On Wed, 25 Jul 2012, Samuel Pitoiset wrote:

On Wed, Jul 25, 2012 at 11:00 PM, Martin Storsjö <[email protected]> wrote:
On Wed, 25 Jul 2012, Samuel Pitoiset wrote:

On Wed, Jul 25, 2012 at 8:05 PM, Martin Storsjö <[email protected]> wrote:

On Sat, 21 Jul 2012, Samuel Pitoiset wrote:

---
libavformat/rtmpproto.c | 6 +++---
1 file changed, 3 insertions(+), 3 deletions(-)

diff --git a/libavformat/rtmpproto.c b/libavformat/rtmpproto.c
index c003b37..5af03c4 100644
--- a/libavformat/rtmpproto.c
+++ b/libavformat/rtmpproto.c
@@ -859,11 +859,11 @@ static int handle_client_bw(URLContext *s,
RTMPPacket *pkt)
{
    RTMPContext *rt = s->priv_data;

-    if (pkt->data_size < 4) {
+    if (pkt->data_size != 5) {
        av_log(s, AV_LOG_ERROR,
-               "Client bandwidth report packet is less than 4 bytes
long
(%d)\n",
+               "Client bandwidth packet is not 5 bytes long (%d)\n",
               pkt->data_size);
-        return -1;
+        return AVERROR(EINVAL);
    }

    rt->client_report_size = AV_RB32(pkt->data);
--
1.7.11.1



This changes behaviour - is there a reason to treat it as an error if the
client bandwidth packet is longer than 5 bytes? I'd rather have the error
code change separate from the behaviour change, and an explanation why
you'd
like to change the behaviour.


We already return an error code when a client bandwidth packet is less
than 4 bytes long (ie. it's more or less the same behaviour for chunk
size packets). So, I made these changes in order to be consistent
regarding the other handle functions I have refactored. Otherwise, I
submitted a separate patch which change the error code.


Ok, if the reason is to make things more consistent, that is a valid reason
I guess. If sent as a separate change from the other things with proper
explanation and motivation, I guess it might be ok,

Okay, I'll submit this change in a separate patch.

but then I'd rather have
the check in handle_chunk_size fixed instead - I'd rather be more liberal
when it comes to unknown data in packets.

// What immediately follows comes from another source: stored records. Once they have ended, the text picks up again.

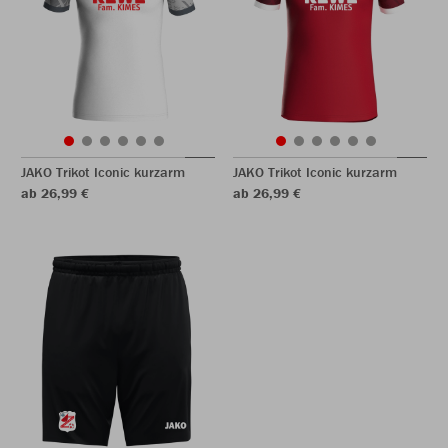
JAKO Trikot Iconic kurzarm
JAKO Trikot Iconic kurzarm
ab 26,99 €
ab 26,99 €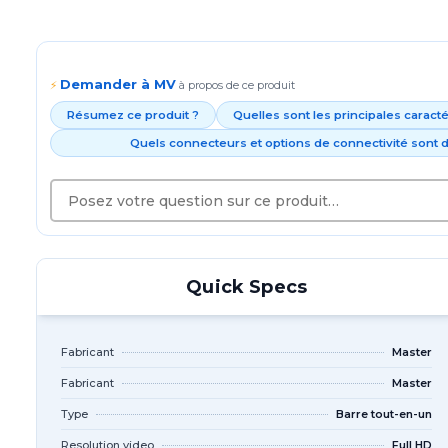
Demander à MV
⚡
à propos de ce produit
Résumez ce produit ?
Quelles sont les principales caract
Quels connecteurs et options de connectivité sont d
Quick Specs
Fabricant
Master
Fabricant
Master
Type
Barre tout-en-un
Resolution video
Full HD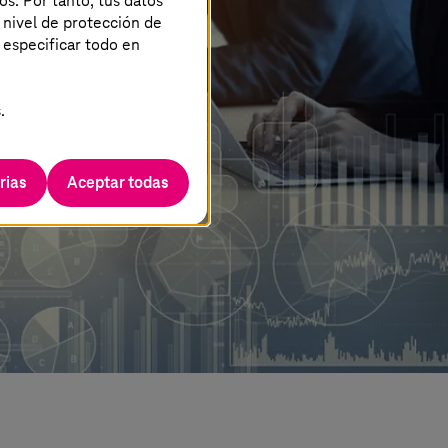
os. Por tanto, tus datos
 nivel de protección de
 especificar todo en
.
rias
Aceptar todas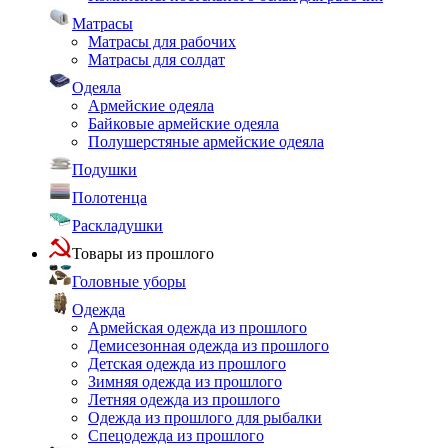
Матрасы
Матрасы для рабочих
Матрасы для солдат
Одеяла
Армейские одеяла
Байковые армейские одеяла
Полушерстяные армейские одеяла
Подушки
Полотенца
Раскладушки
Товары из прошлого
Головные уборы
Одежда
Армейская одежда из прошлого
Демисезонная одежда из прошлого
Детская одежда из прошлого
Зимняя одежда из прошлого
Летняя одежда из прошлого
Одежда из прошлого для рыбалки
Спецодежда из прошлого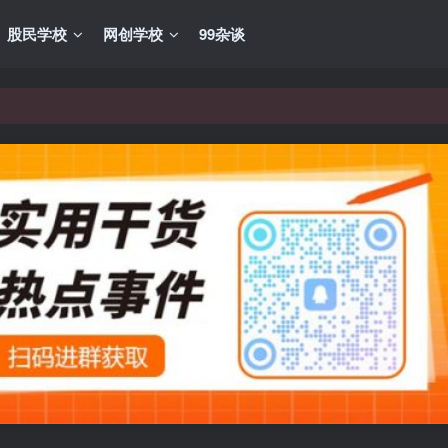
股民学校
网创学校
99杂谈
VIP资源，炒股教程、创业教程、网络营销教程、自媒体短视频教程等，
VIP资源，炒股教程、创业教程、网络营销教程、自媒体短视频教程等，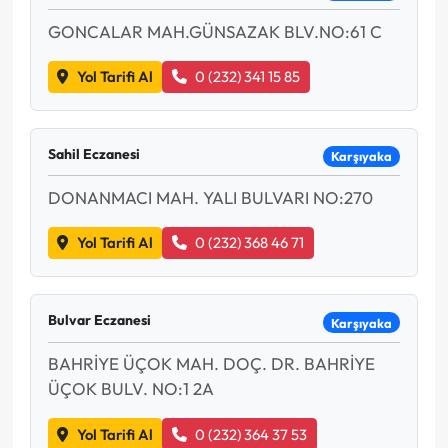
GONCALAR MAH.GÜNSAZAK BLV.NO:61 C
Yol Tarifi Al
0 (232) 341 15 85
Sahil Eczanesi
Karşıyaka
DONANMACI MAH. YALI BULVARI NO:270
Yol Tarifi Al
0 (232) 368 46 71
Bulvar Eczanesi
Karşıyaka
BAHRİYE ÜÇOK MAH. DOÇ. DR. BAHRİYE
ÜÇOK BULV. NO:1 2A
Yol Tarifi Al
0 (232) 364 37 53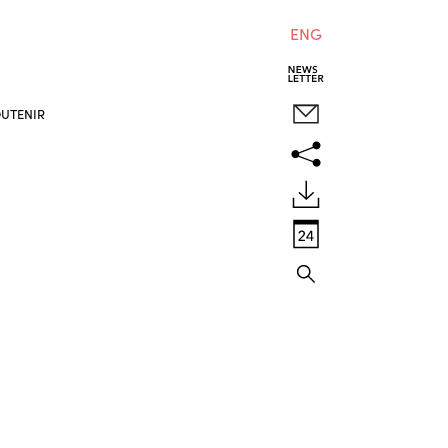
ENG
UTENIR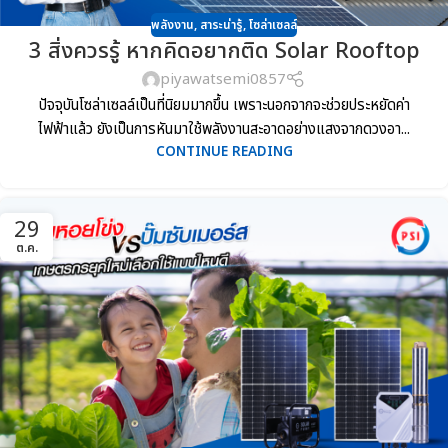
พลังงาน
,
สาระน่ารู้
,
โซล่าเซลล์
3 สิ่งควรรู้ หากคิดอยากติด Solar Rooftop
piyawatsemi0857
ปัจจุบันโซล่าเซลล์เป็นที่นิยมมากขึ้น เพราะนอกจากจะช่วยประหยัดค่า
ไฟฟ้าแล้ว ยังเป็นการหันมาใช้พลังงานสะอาดอย่างแสงจากดวงอา...
CONTINUE READING
29
ต.ค.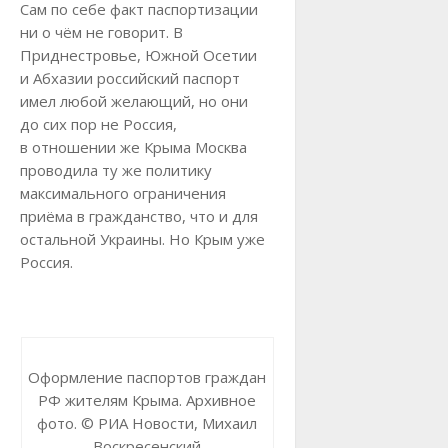
Сам по себе факт паспортизации
ни о чём не говорит. В
Приднестровье, Южной Осетии
и Абхазии российский паспорт
имел любой желающий, но они
до сих пор не Россия,
в отношении же Крыма Москва
проводила ту же политику
максимального ограничения
приёма в гражданство, что и для
остальной Украины. Но Крым уже
Россия.
Оформление паспортов граждан
РФ жителям Крыма. Архивное
фото. © РИА Новости, Михаил
Воскресенский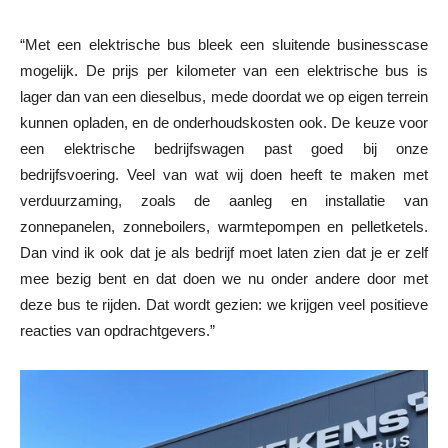
“Met een elektrische bus bleek een sluitende businesscase
mogelijk. De prijs per kilometer van een elektrische bus is
lager dan van een dieselbus, mede doordat we op eigen terrein
kunnen opladen, en de onderhoudskosten ook. De keuze voor
een elektrische bedrijfswagen past goed bij onze
bedrijfsvoering. Veel van wat wij doen heeft te maken met
verduurzaming, zoals de aanleg en installatie van
zonnepanelen, zonneboilers, warmtepompen en pelletketels.
Dan vind ik ook dat je als bedrijf moet laten zien dat je er zelf
mee bezig bent en dat doen we nu onder andere door met
deze bus te rijden. Dat wordt gezien: we krijgen veel positieve
reacties van opdrachtgevers.”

We already check the packet size in handle_chunk_size, so what do you mean here?

Yes, please read again. Or in Simple English:

In handle_chunk_size we check data_size != 4, in handle_client_bw we check data_size < 4. Making these two consistent would be good. Then we should choose to use either < or != at both places. You tried to change it to != at both places. I prefer having < instead, since that allows having more unknown data at the end of the packet without failing, which is being liberal about what we accept.